EXERCISE: Rewrite the lines of the records below with "actualités" changed to "nouveautés" and everything else left unchanged. Leave the pictures out of your answer.

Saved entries
-- -- --

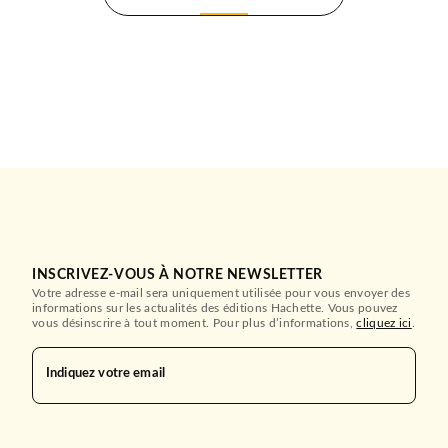
INSCRIVEZ-VOUS À NOTRE NEWSLETTER
Votre adresse e-mail sera uniquement utilisée pour vous envoyer des
informations sur les actualités des éditions Hachette. Vous pouvez
vous désinscrire à tout moment. Pour plus d’informations,
cliquez ici
.
Indiquez votre email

-- -- --

OUTPUT FOR THIS TASK:
INSCRIVEZ-VOUS À NOTRE NEWSLETTER
Votre adresse e-mail sera uniquement utilisée pour vous envoyer des
informations sur les nouveautés des éditions Hachette. Vous pouvez
vous désinscrire à tout moment. Pour plus d’informations,
cliquez ici
.
Indiquez votre email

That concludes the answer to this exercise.